**Task to carry out:**
Tally the lines in the records that contain the string "many", and give only that number.

Stored entries
------------------------------------------------------------------------

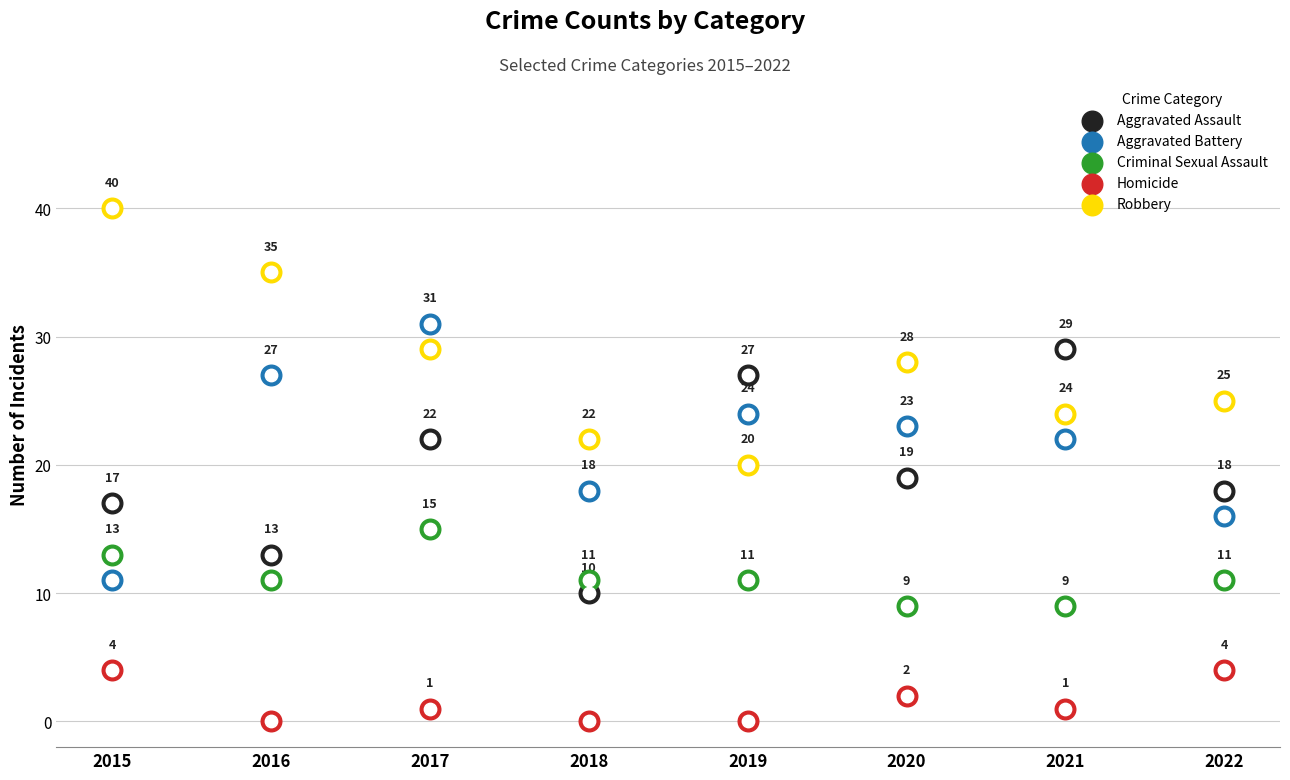

What are all the series names shown in the legend?

Aggravated Assault, Aggravated Battery, Criminal Sexual Assault, Homicide, Robbery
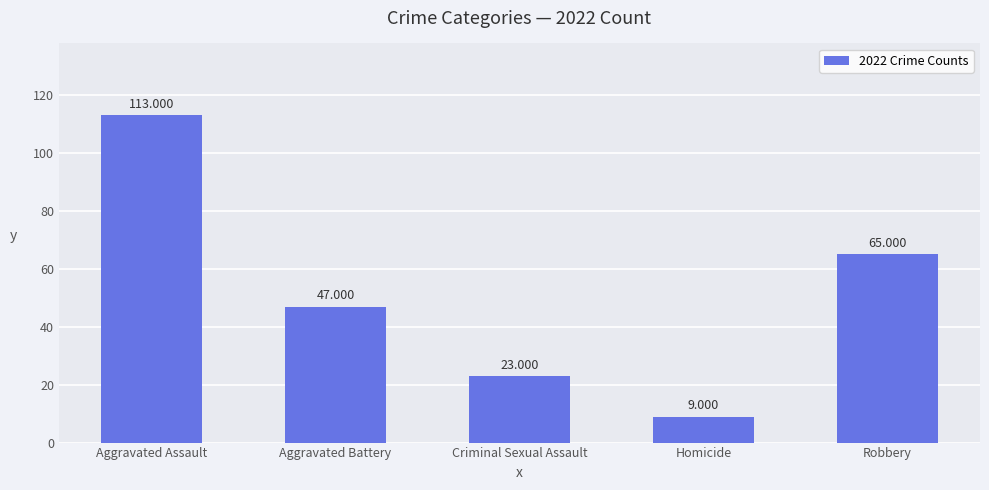

What value does the data have at Aggravated Assault, to the nearest 10?

110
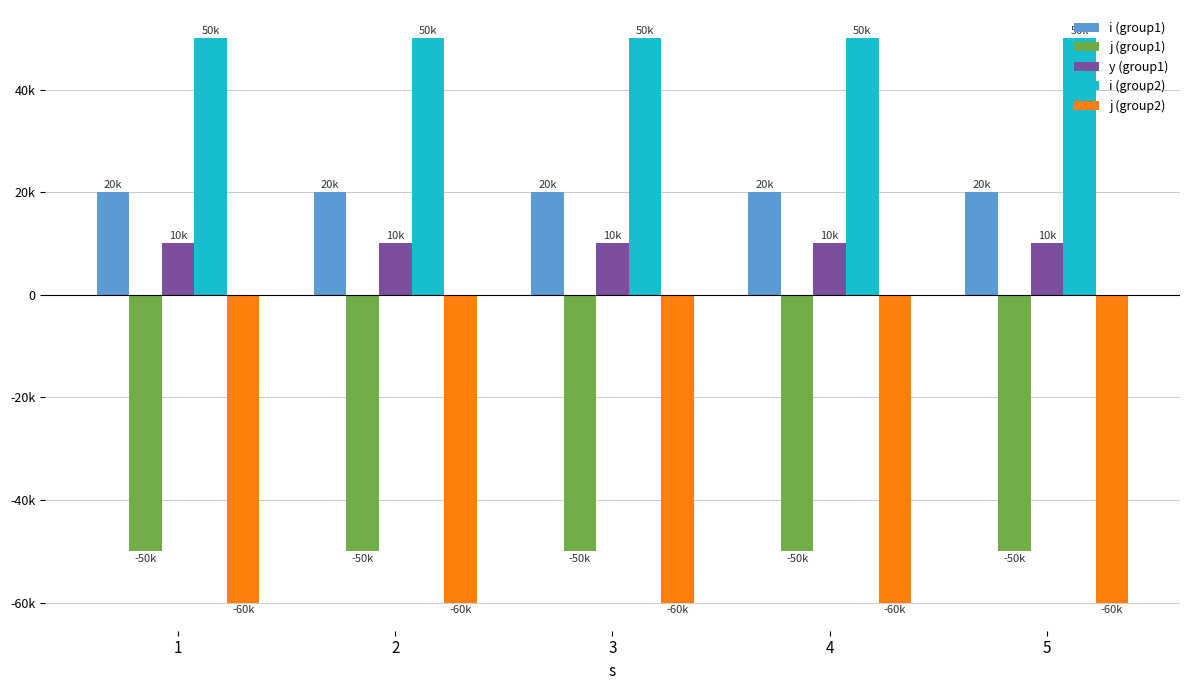

What are all the series names shown in the legend?

i (group1), j (group1), y (group1), i (group2), j (group2)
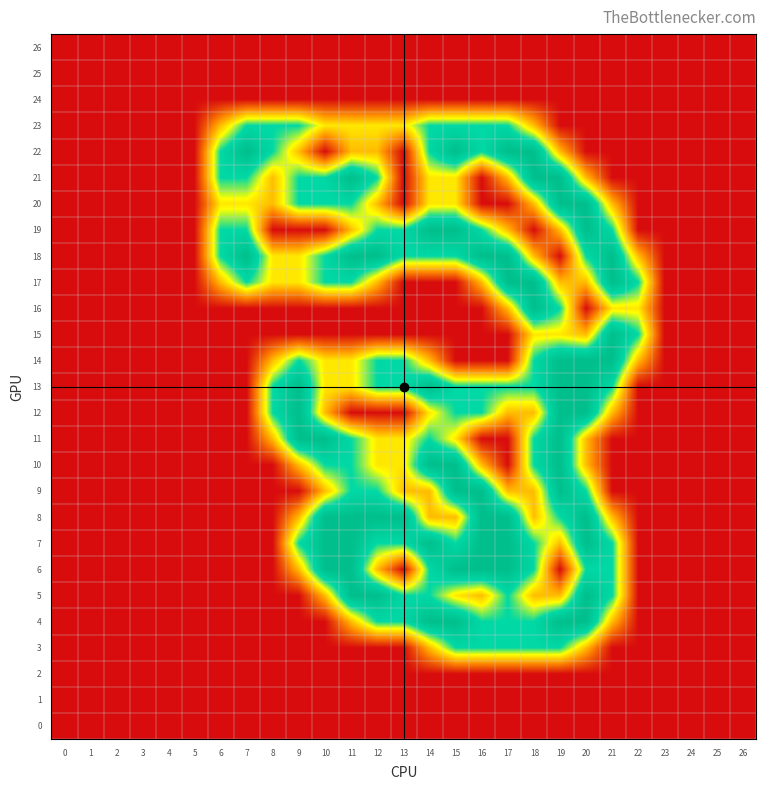

How many distinct data groups are displayed?

27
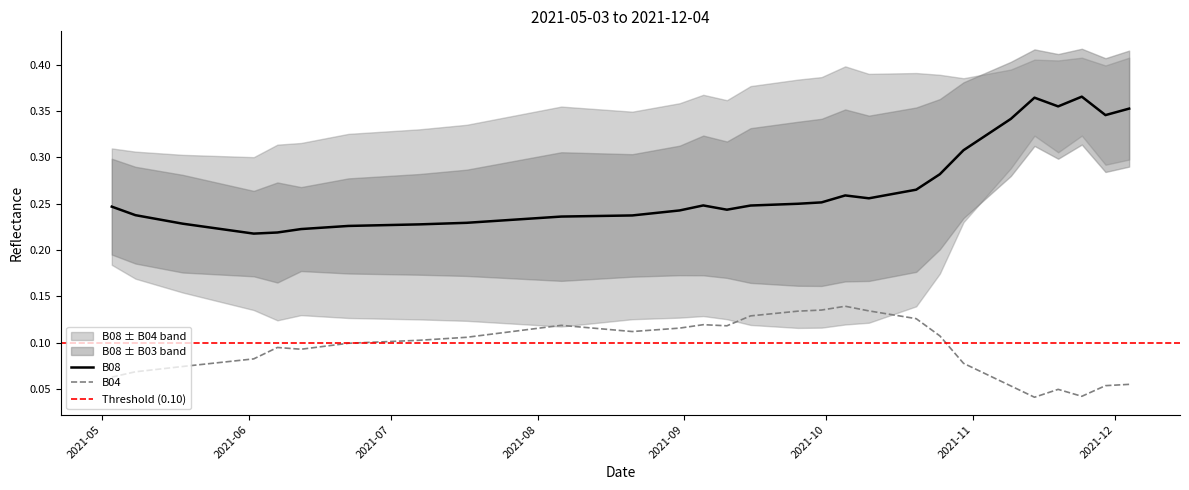

What is the value of the B08 point at the 24th from the left?

0.2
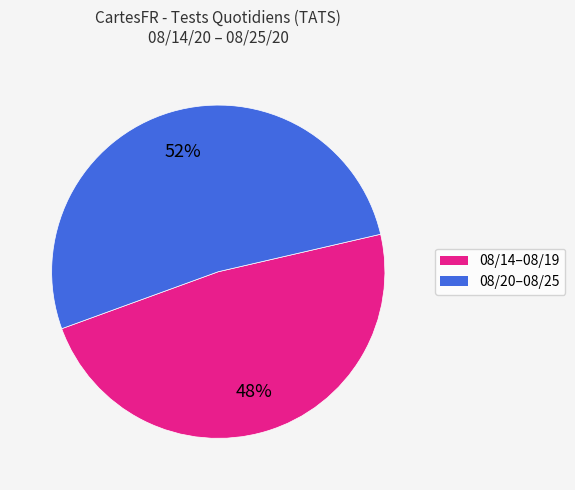

Does any single category account for the majority?

Yes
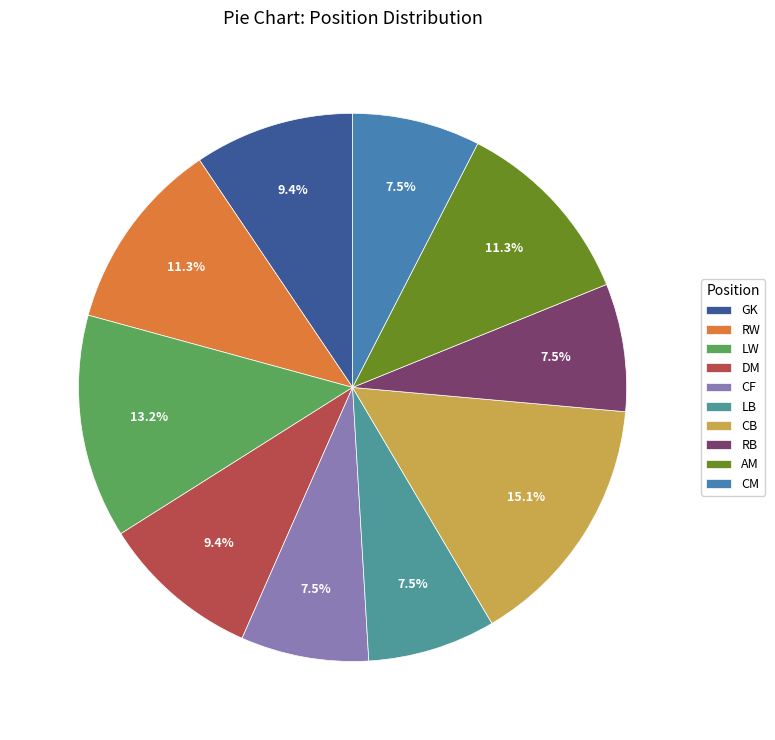

How many segments does this pie chart have?

10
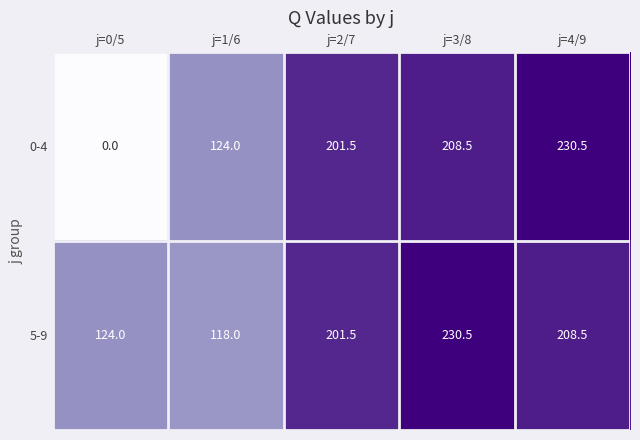

At which category does the chart reach its minimum across all series?

j=0/5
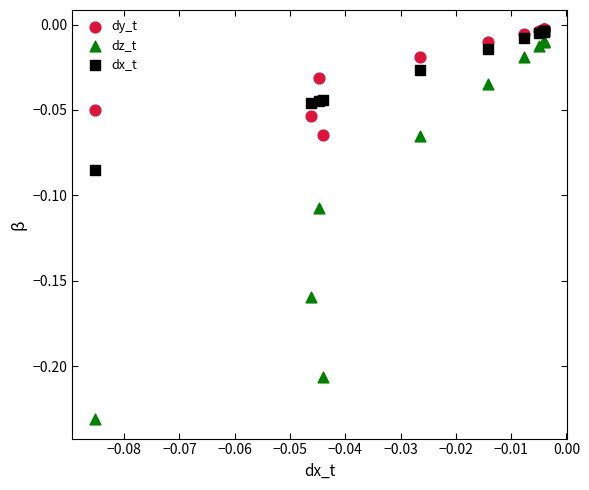

What are all the series names shown in the legend?

dy_t, dz_t, dx_t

------------------------------------------------------------------------

**Response box:**
2